▶ _Texto de referencia_:
==================================================

20/11/12

Carta la Perro #6

Siempre hubo algo de agrado por verte jugar, por saber que andabas bien, y más que nada, porque al fin Baja California contaría con un equipo de futbol en Primera División. Las dimensiones que tu ascenso cobró fueron las esperadas. Desde que el Estado se enteró que habías clasificado a las rondas finales, en la temporada que se pelea por subir a la primera categoría, las redes sociales se llenaron de tus fotografías —qué guapo lucías, y luces, por cierto—.

Yo todavía estaba en Paraguay, y ni siquiera por Internet pude seguir tus partidos; todo era vía notas periodísticas. Para mi sorpresa, lograste lo que todos queríamos. Y ahora sí, los corazones de todo aficionado cachanilla al futbol, se partieron en dos, y se volvieron mitad caninos, y mitad cualquier equipo que te guste; sobre todo Chivas y Águilas. Ya sabes cómo funciona esto de los colores.

Curiosamente, al regresar a México, mi ciudad destino era Tijuana. Mis convicciones nunca estuvieron en duda: soy Rayado, pero estoy con el Perro; sin renunciar a mis colores. Admito que en algunos momentos estuve a punto de ser presa de la fiebre Xoloitzcuintle, pero además de que no quería caer, el destino me hizo entender de qué se trata esta parte tan fundamental en mi vida.

Busqué trabajar para tus dueños, y lo conseguí. Una vez dentro, entendí cómo funcionan las cosas a nivel directiva, y a fondo. Al principio todo iba bien, era muy feliz. Después de todo, había una posibilidad de que al finalizar la temporada, alargara mi estancia con tu equipo de trabajo. Al menos eso decía mi supervisor, con mucha seguridad.

A veces dudaba de mí mismo, era difícil no sentirse arraigado con los colores de un equipo del cual pensaba, respiraba, hablaba, y comía, diariamente. Pero tus dueños casi provocan que terminara odiándote. La hipocresía del director del área en la que yo laboraba, me hizo pensar en dejar la institución. Las señales ya eran muchas, pero todo se puso en perspectiva cuando La Raya visitó la frontera. Esa noche entendí que mi corazón es completamente albiazul, y que absolutamente nada va a cambiar eso.

==================================================

▶ _Bloque de datos_:
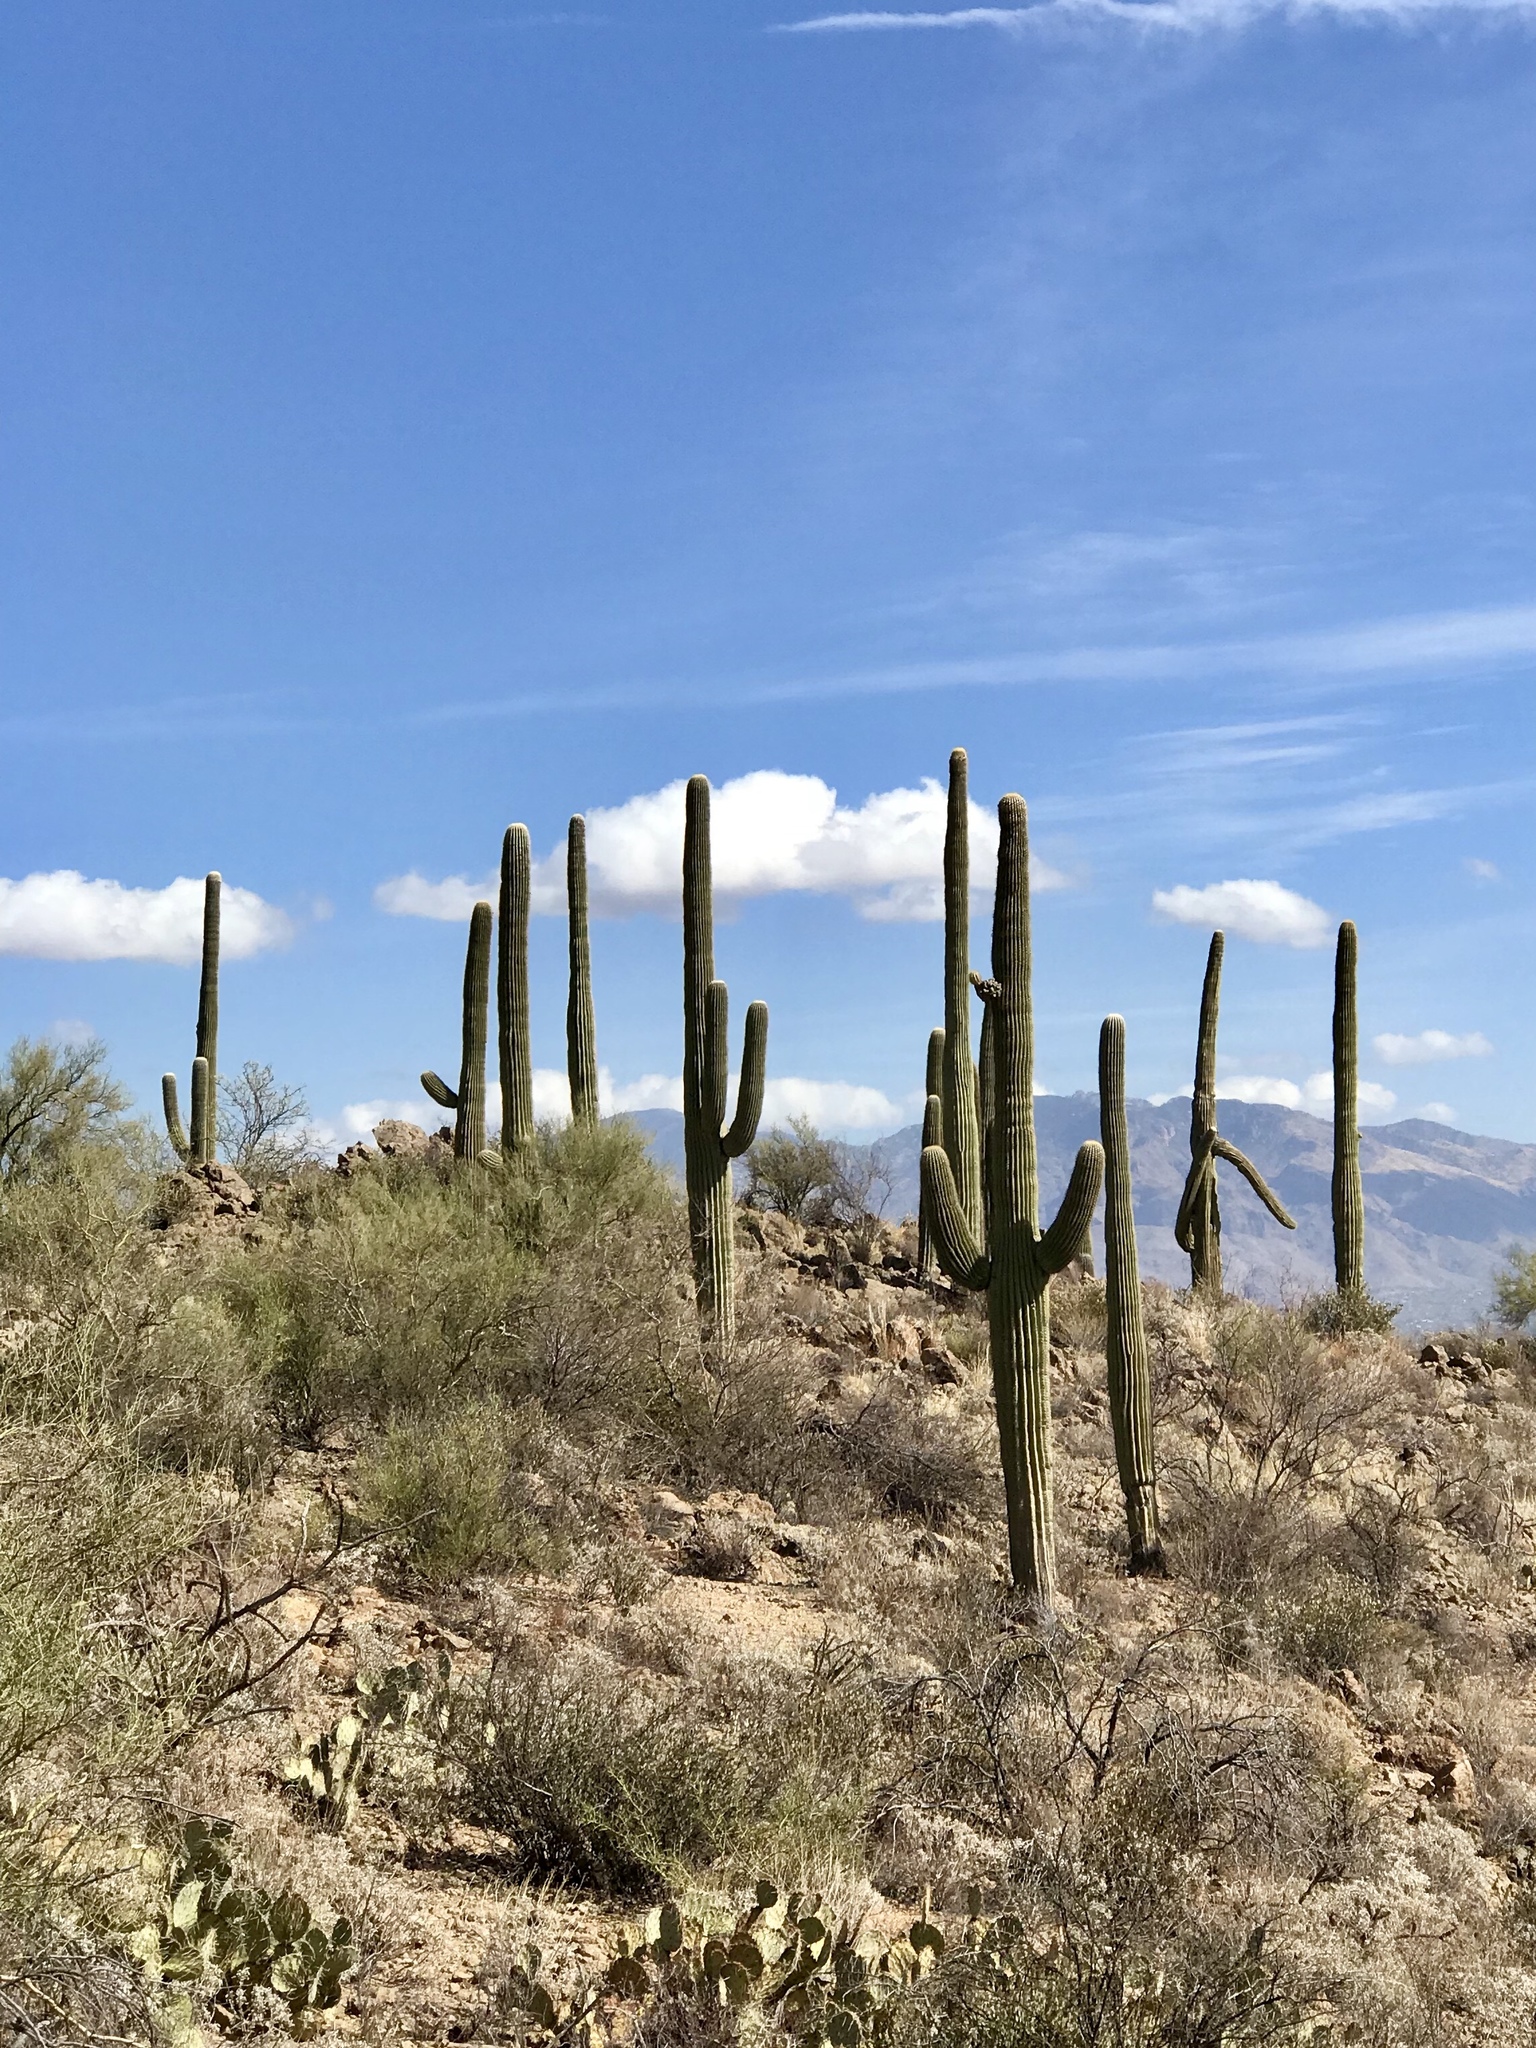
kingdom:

==================================================

▶ _Instrucciones_:
Según la carta, ¿en qué país estaba quien escribe mientras el equipo peleaba por subir a Primera División? Responde, por favor, en una sola frase. El listado no tiene relación con la carta.

▶ _Respuesta_:
Estaba en Paraguay.